Young men and people who already smoke cigarettes or use e-cigarettes are the most likely to use nicotine pouches, suggests new research that tracks the early uptake of one of the tobacco industry’s latest products.
The study, led by epidemiologist Amanda Palmer of the Hollings Cancer Center at the Medical University of South Carolina, is among the first to measure how widely the nicotine pouches are being used.
Results were published in the peer-reviewed journal JAMA Network Open.
Researchers analysed answers from almost 23,000 participants in the 2022-23 Population Assessment of Tobacco and Health Survey, a long running US project that began tracking tobacco use in 2013.
Wave 7, the most recent release, was the first to ask about nicotine pouches.
Although overall uptake was “modest,” fewer than 1% of teenagers and 3.34% of adults reported ever trying the product.
Palmer said the numbers reveal clear demographic patterns.
“The highest odds of use were among late-adolescent and young-adult males who had already tried or were still using cigarettes, e-cigarettes, or smokeless tobacco,” said Palmer.
“That baseline will help us understand where this market may head next.”
Oral nicotine pouches look like tiny tea bags filled with a crystalline nicotine-salt powder rather than shredded tobacco leaf.
Users slip the pouch between gum and lip, absorbing the drug through the mouth’s lining in a way similar to Swedish snus.
Because they contain no leaf, they are not covered by Canada’s Tobacco and Vaping Products Act.
Only one brand, Zonnic, is licenced for sale in Canada, and federal regulations require pharmacies to keep the menthol, mint, and unflavoured varieties behind the counter.
Public health experts see the pouches as a double-edged sword.
On one hand, the study notes that many users are current or former smokers. That could make the product a lower-risk alternative to combustible cigarettes and even to some e-cigarettes, which heat liquid nicotine and produce aerosols that can irritate the lungs.
“From what we know right now, the nicotine pouches are pretty safe. And they might even be safer than e-cigarettes,” said Palmer.
“If people who smoke switched to something like a nicotine pouch, that would be a win for public health.”

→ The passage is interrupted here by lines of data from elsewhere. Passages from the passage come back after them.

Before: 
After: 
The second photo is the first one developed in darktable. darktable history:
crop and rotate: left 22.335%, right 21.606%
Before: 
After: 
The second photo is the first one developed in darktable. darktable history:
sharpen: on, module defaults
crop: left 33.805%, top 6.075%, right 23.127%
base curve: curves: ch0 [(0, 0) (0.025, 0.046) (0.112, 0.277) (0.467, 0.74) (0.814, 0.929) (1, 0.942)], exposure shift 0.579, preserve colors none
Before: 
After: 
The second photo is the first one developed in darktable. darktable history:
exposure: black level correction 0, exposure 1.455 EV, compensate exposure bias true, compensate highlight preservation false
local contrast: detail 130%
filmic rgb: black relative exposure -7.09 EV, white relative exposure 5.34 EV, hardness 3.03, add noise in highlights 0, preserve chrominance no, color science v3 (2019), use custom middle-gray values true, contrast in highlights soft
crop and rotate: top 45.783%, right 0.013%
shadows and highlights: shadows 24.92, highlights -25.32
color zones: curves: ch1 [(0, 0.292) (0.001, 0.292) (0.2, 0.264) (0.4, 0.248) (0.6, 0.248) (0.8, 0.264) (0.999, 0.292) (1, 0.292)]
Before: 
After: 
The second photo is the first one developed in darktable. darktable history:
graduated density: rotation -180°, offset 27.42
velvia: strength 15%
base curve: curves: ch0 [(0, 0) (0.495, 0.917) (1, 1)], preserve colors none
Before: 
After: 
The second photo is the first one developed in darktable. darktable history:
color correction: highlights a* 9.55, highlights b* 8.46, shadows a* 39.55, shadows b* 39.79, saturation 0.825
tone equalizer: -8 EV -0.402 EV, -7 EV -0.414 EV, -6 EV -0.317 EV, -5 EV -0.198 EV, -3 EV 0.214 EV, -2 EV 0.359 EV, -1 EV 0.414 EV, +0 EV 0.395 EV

On the other hand, the team warns that flavoured versions could entice teenagers who have never smoked.
Like vaping devices before them, pouches deliver nicotine, an addictive drug linked to mood disorders, financial strain, and long-term dependence.
Because the products are so new, scientists lack data on chronic use. Palmer’s group plans to follow PATH respondents to see whether early adopters keep using pouches, move back to cigarettes, or quit nicotine altogether.
Palmer says that surveillance is crucial.
“Public health did a great job informing people that smoking is extremely harmful,” said Palmer.
“But quitting is hard, and people are looking for alternatives. We have to balance giving smokers off-ramps while preventing a new generation from becoming dependent.”
For now, the researchers say, the market remains small. Yet the rapid growth of e-cigarettes in the past decade suggests the trajectory can change quickly for nicotine pouches.
“These numbers may look modest today,” said Palmer.
“They looked the same for e-cigarettes not that long ago.”